▸ Set of tasks
**1)** Answer these questions from the player profile of Melissa Lawley:
(a) What playing position is listed for her?
(b) How many goals does the senior career table credit her with at Birmingham City?
(c) Which club was she loaned to, and in what years?
**2)** Resume the player profile of Melissa Lawley after its final line, the England entry for 2017–2019.

Personal information
- Full name: Melissa Elizabeth Lawley
- Date of birth: 28 April 1994 (age 32)
- Place of birth: Kidderminster, England
- Height: 1.68 m (5 ft 6 in)
- Position: Midfielder

Team information
- Current team: Wolverhampton Wanderers

Youth career
- Aston Villa
- Arsenal

Senior career*
- Years: Team / Apps / (Gls)
- 2011: Arsenal / 0 / (0)
- 2012: Bristol Academy / 12 / (1)
- 2013–2016: Birmingham City / 54 / (6)
- 2016–2019: Manchester City / 22 / (1)
- 2019–2024: Liverpool / 50 / (7)
- 2024–2026: Everton / 22 / (0)
- 2025–2026: → Burnley (loan) / 8 / (4)
- 2026–: Wolverhampton Wanderers / 0 / (0)

International career^{‡}
- 2010–2011: England U17 / 5 / (1)
- 2011–2013: England U19 / 15 / (4)
- 2014: England U20 / 3 / (0)
- 2014–2017: England U23 / 14 / (3)
- 2017–2019: England / 12 / (1)

▸ Stored data
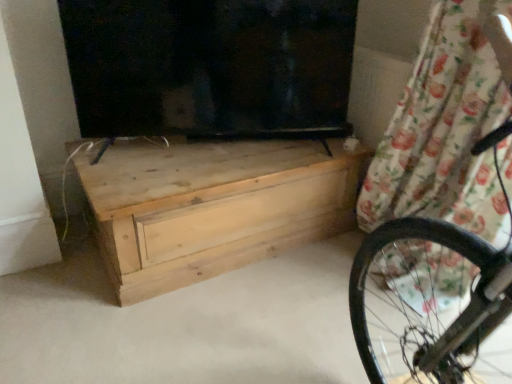
Question: In the image, is natural wood chest of drawers at center on the left side or the right side of floral fabric curtain at upper right?

Choices:
 (A) left
 (B) right

Answer: (A)

Question: Considering the positions of point (267, 253) and point (426, 196), is point (267, 253) closer or farther from the camera than point (426, 196)?

Choices:
 (A) closer
 (B) farther

Answer: (B)

Question: From the image's perspective, relative to floral fabric curtain at upper right, is natural wood chest of drawers at center above or below?

Choices:
 (A) below
 (B) above

Answer: (A)

Question: Which is correct: floral fabric curtain at upper right is inside natural wood chest of drawers at center, or outside of it?

Choices:
 (A) outside
 (B) inside

Answer: (A)

Question: Is point (438, 256) positioned closer to the camera than point (271, 140)?

Choices:
 (A) farther
 (B) closer

Answer: (B)

Question: From a real-world perspective, is floral fabric curtain at upper right above or below natural wood chest of drawers at center?

Choices:
 (A) below
 (B) above

Answer: (B)

Question: Looking at their shapes, would you say floral fabric curtain at upper right is wider or thinner than natural wood chest of drawers at center?

Choices:
 (A) thin
 (B) wide

Answer: (A)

▸ Expected outputs
**1)**
(a) Midfielder
(b) 6
(c) Burnley, 2025–2026

**2)**
= Melissa Lawley =

English footballer (born 1994)

Melissa Elizabeth Lawley (born 28 April 1994) is an English professional footballer who plays as a midfielder for Women's Super League 2 club Wolverhampton Wanderers.

She has previously played for Bristol Academy, Birmingham City, Manchester City, Liverpool, and Everton. Lawley has represented England at the under-17, under-19, under-20, under-23 and senior levels.

==Club career==
Lawley made her senior debut for Arsenal in their 6–0 Champions League win against FK Bobruichanka on 5 October 2011.
Lawley signed for Birmingham City in 2013 from Bristol Academy. In January 2016, Lawley signed a new contract with Birmingham. In December 2016, she signed for Manchester City.

On 15 June 2019, Liverpool announced they had signed Lawley ahead of the 2019–20 season.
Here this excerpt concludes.